Personal information
- Date of birth: 21 March 1984 (age 42)
- Place of birth: Enfield, England
- Height: 1.60 m (5 ft 3 in)
- Position: Defender

Senior career*
- Years: Team / Apps / (Gls)
- 2000–2001: Tottenham Hotspur
- 2001–2004: Queens Park Rangers
- 2004–2007: Langford
- 2007–2009: Enfield Town
- 2009–2020: Tottenham Hotspur

= Jenna Schillaci =

English association football player

Jenna Schillaci (born 21 March 1984) is an English former professional footballer. Primarily a defender, she played for and captained Tottenham Hotspur during their rise from the lower divisions to the FA Women's Super League.

==Club career==

Schillaci is from the London Borough of Enfield in north London, England. She grew up in a family of Tottenham Hotspur F.C. supporters and played football with her brothers during her childhood. As a 16-year-old she joined Tottenham Hotspur Ladies and immediately went into the first team, playing in the Greater London Women's Football League and FA Women's Cup.

After one season, Schillaci left Tottenham Hotspur. She moved to play for Queens Park Rangers and later Langford, then Enfield Town. She returned to Tottenham in summer 2009.

As a utility player, Schillaci featured in midfield or at full back for Spurs. After several seasons, she deputised as a central defender and remained permanently in the role after that. She was particularly proud to captain Spurs to the 2016–17 FA Women's Premier League Southern Division title, secured by beating West Ham at her beloved White Hart Lane.

In 2019 Schillaci was among 11 of Spurs' existing players to be offered a full-time professional contract to remain with the club following their promotion to the FA Women's Super League. Reflecting on the progress made since her humble beginnings at the club, she described the development as: "amazing, a dream come true".

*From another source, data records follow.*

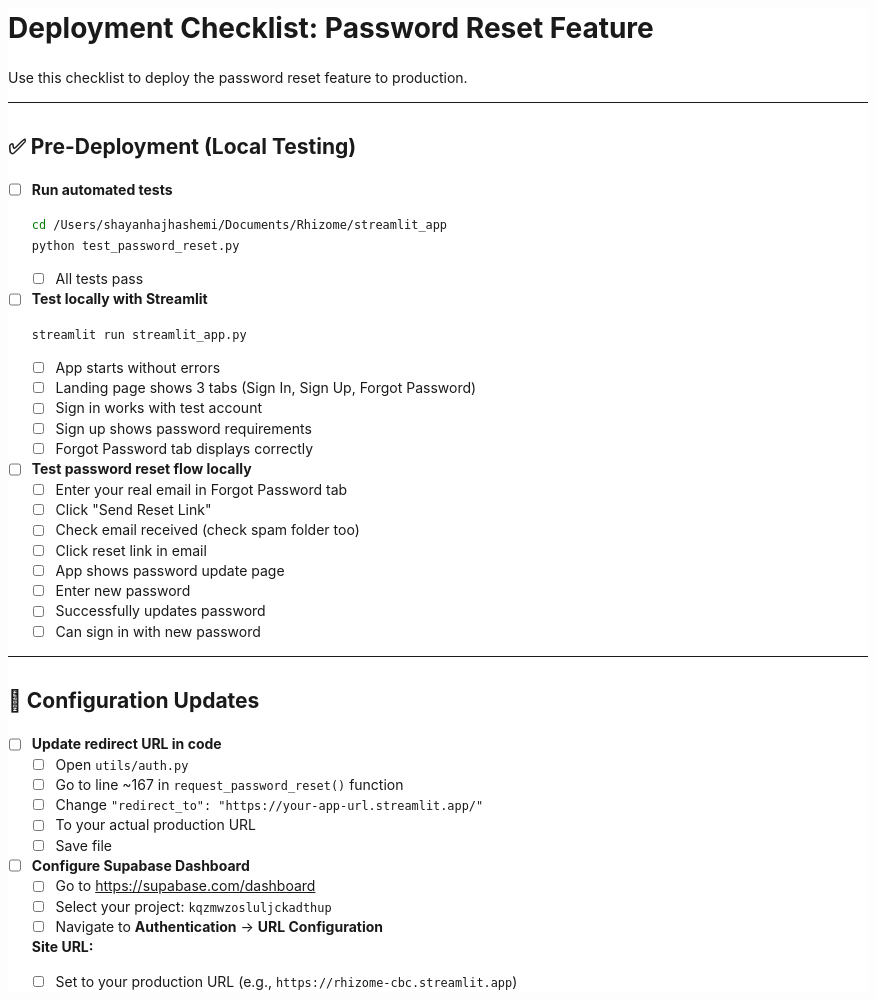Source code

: # Deployment Checklist: Password Reset Feature

Use this checklist to deploy the password reset feature to production.

---

## ✅ Pre-Deployment (Local Testing)

- [ ] **Run automated tests**
  ```bash
  cd /Users/shayanhajhashemi/Documents/Rhizome/streamlit_app
  python test_password_reset.py
  ```
  - [ ] All tests pass

- [ ] **Test locally with Streamlit**
  ```bash
  streamlit run streamlit_app.py
  ```
  - [ ] App starts without errors
  - [ ] Landing page shows 3 tabs (Sign In, Sign Up, Forgot Password)
  - [ ] Sign in works with test account
  - [ ] Sign up shows password requirements
  - [ ] Forgot Password tab displays correctly

- [ ] **Test password reset flow locally**
  - [ ] Enter your real email in Forgot Password tab
  - [ ] Click "Send Reset Link"
  - [ ] Check email received (check spam folder too)
  - [ ] Click reset link in email
  - [ ] App shows password update page
  - [ ] Enter new password
  - [ ] Successfully updates password
  - [ ] Can sign in with new password

---

## 🔧 Configuration Updates

- [ ] **Update redirect URL in code**
  - [ ] Open `utils/auth.py`
  - [ ] Go to line ~167 in `request_password_reset()` function
  - [ ] Change `"redirect_to": "https://your-app-url.streamlit.app/"`
  - [ ] To your actual production URL
  - [ ] Save file

- [ ] **Configure Supabase Dashboard**
  - [ ] Go to https://supabase.com/dashboard
  - [ ] Select your project: `kqzmwzosluljckadthup`
  - [ ] Navigate to **Authentication** → **URL Configuration**
  
  **Site URL:**
  - [ ] Set to your production URL (e.g., `https://rhizome-cbc.streamlit.app`)
  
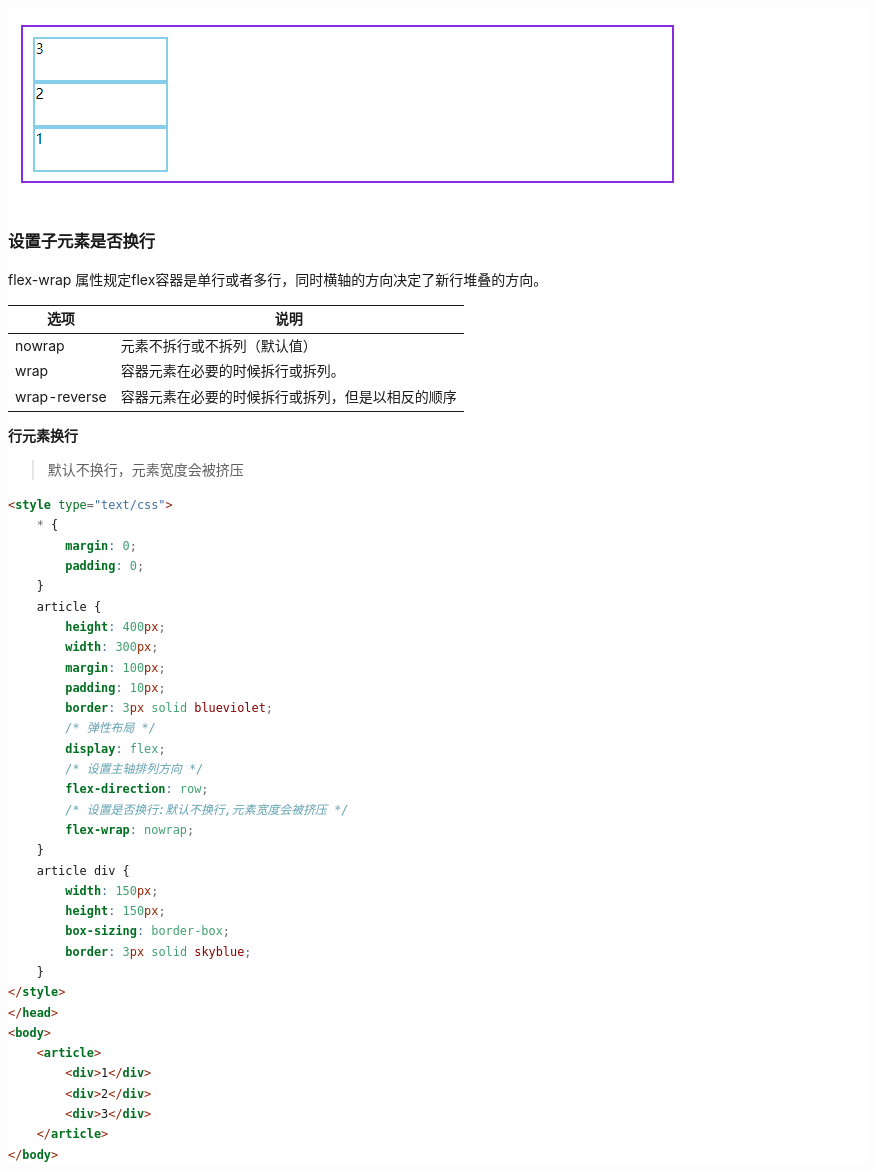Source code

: ![image-20201121153439070](./assets/0.10901076463461067.png)

### 设置子元素是否换行

flex-wrap 属性规定flex容器是单行或者多行，同时横轴的方向决定了新行堆叠的方向。

| 选项         | 说明                                             |
| ------------ | ------------------------------------------------ |
| nowrap       | 元素不拆行或不拆列（默认值）                     |
| wrap         | 容器元素在必要的时候拆行或拆列。                 |
| wrap-reverse | 容器元素在必要的时候拆行或拆列，但是以相反的顺序 |

**行元素换行**

> 默认不换行，元素宽度会被挤压

```html
<style type="text/css">
    * {
        margin: 0;
        padding: 0;
    }
    article {
        height: 400px;
        width: 300px;
        margin: 100px;
        padding: 10px;
        border: 3px solid blueviolet;
        /* 弹性布局 */
        display: flex;
        /* 设置主轴排列方向 */
        flex-direction: row;
        /* 设置是否换行:默认不换行,元素宽度会被挤压 */
        flex-wrap: nowrap;
    }
    article div {
        width: 150px;
        height: 150px;
        box-sizing: border-box;
        border: 3px solid skyblue;
    }
</style>
</head>
<body>
    <article>
        <div>1</div>
        <div>2</div>
        <div>3</div>
    </article>
</body>
```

Schillaci made her top division debut in Spurs' 1–0 defeat by Chelsea, played before 24,564 spectators at Stamford Bridge. After the match, she told reporters: "We're not in this league to make up the numbers". The 2019–20 FA WSL season was curtailed due to the coronavirus pandemic, and 36-year-old Schillaci announced her playing retirement in June 2020.